Der Verband will die Entwicklung von Law Clinics in Deutschland weiter vorantreiben, die Idee bekannter machen und Vorurteile abbauen. Denn nach der Gesetzesänderung nahmen gerade mal eine Handvoll Law Clinics ihre Arbeit auf, es gab viele Bedenken. „Die deutsche Juristenausbildung ist fast 200 Jahre alt. Da rüttelt man nicht einfach mal so dran“, sagt Hannemann. Vor ein paar Jahren sei es noch oft vorgekommen, dass die Idee von den Universitäten pauschal abgelehnt wurde, nach dem Motto: „gab es noch nie, brauchen wir nicht“. Auch die Rechtsanwaltskammern hatten anfangs Sorge, dass die Studenten ihnen Konkurrenz machen könnten. „Dabei richtet sich das Angebot vor allem an Menschen, die sich keinen Anwalt leisten können“, sagt Hannemann.
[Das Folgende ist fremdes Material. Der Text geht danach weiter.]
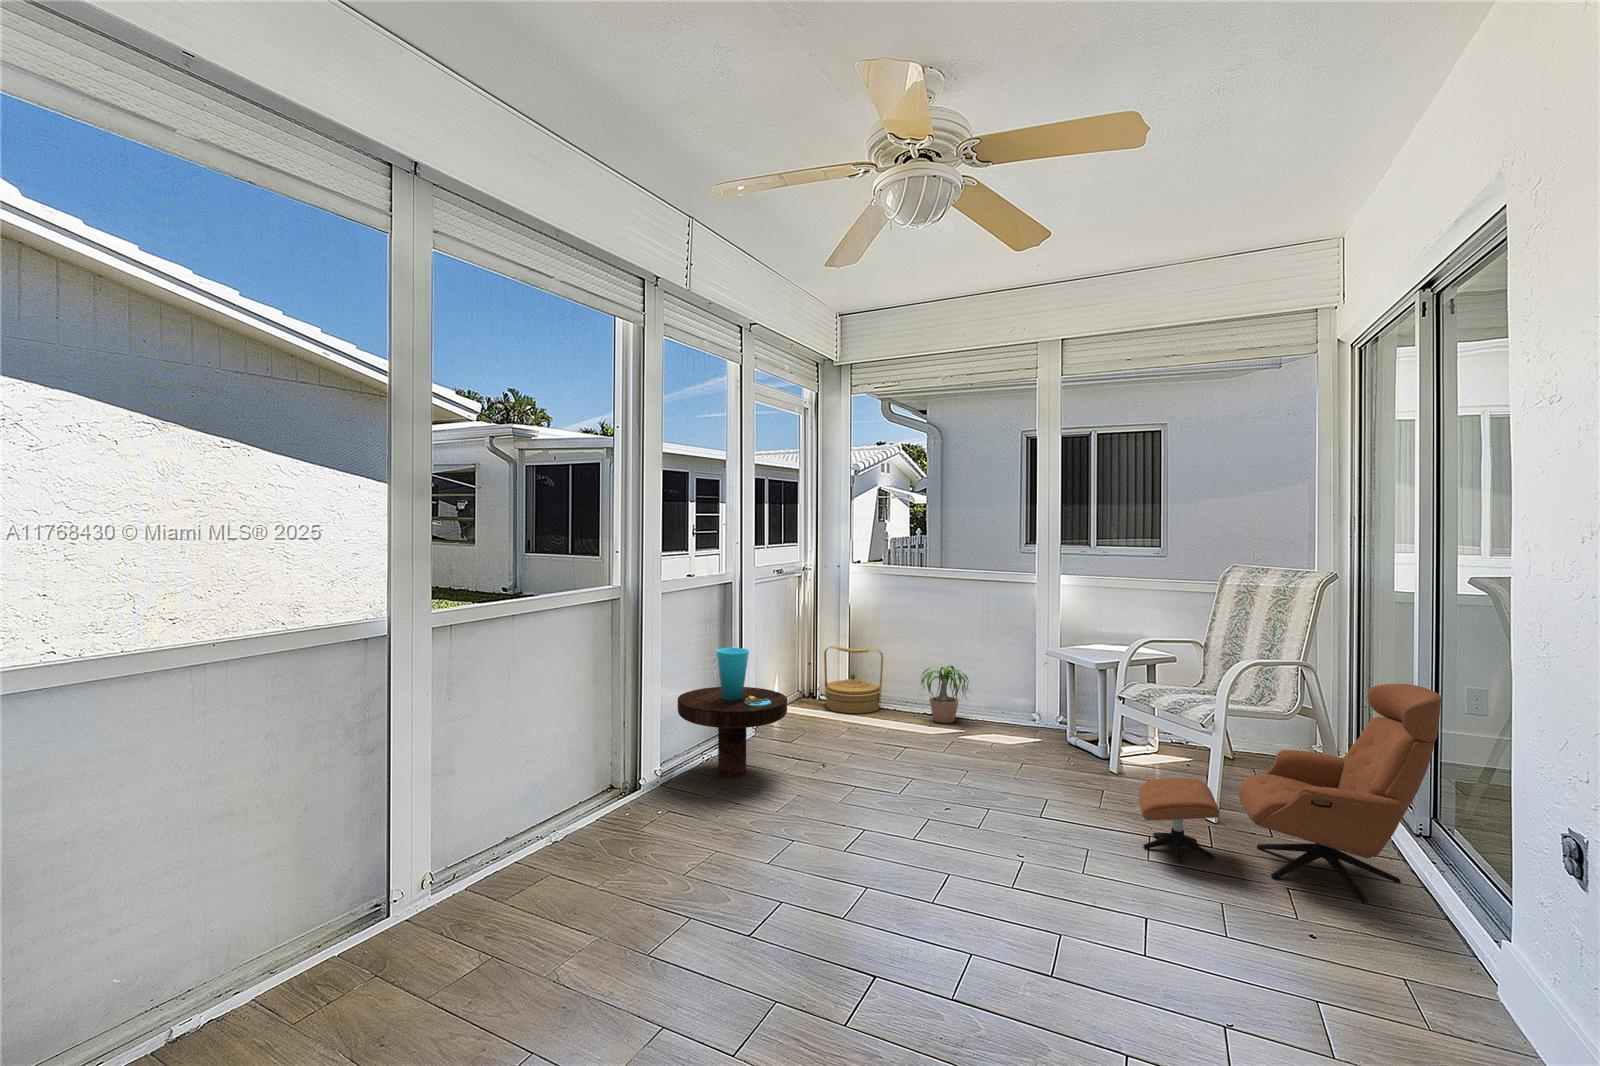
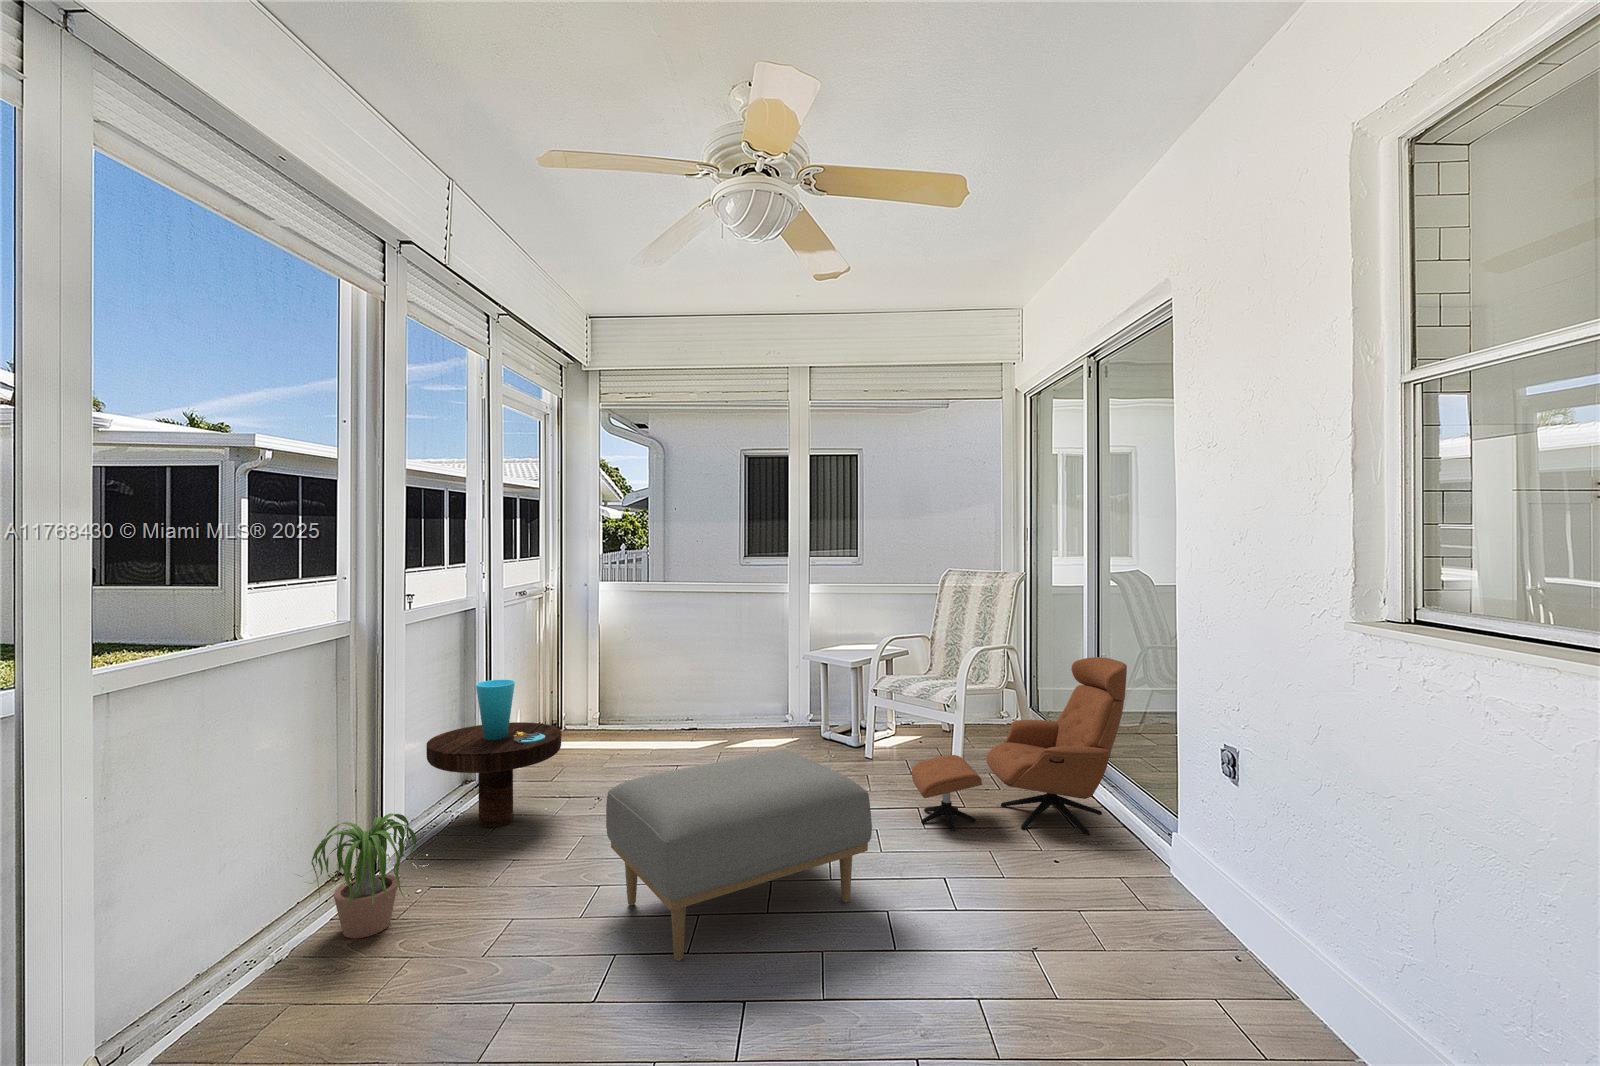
woven basket: present [824,646,883,713] -> none [570,668,635,738]
potted plant: present [921,665,969,723] -> present [298,814,416,938]
ottoman: none [792,744,1046,923] -> present [606,751,872,961]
Mittlerweile sind die meisten Zweifel aber ausgeräumt. Immer mehr deutsche Hochschulen bieten die Rechtsberatung an, immer mehr Anwälte engagieren sich ehrenamtlich dafür, und immer mehr Studenten brechen aus dem Elfenbeinturm der Lehre aus, um echte Fälle zu bearbeiten. An der Berliner Humboldt-Universität zum Beispiel gibt es Law Clinics für Grund- und Menschenrechte, Verbraucherrecht und Internetrecht. In München konzentriert man sich auf Asylrecht, in Hamburg auf Medienrecht, in Bremen beraten Studenten Gefangene, und in Jena gibt es eine allgemeine Rechtsberatung.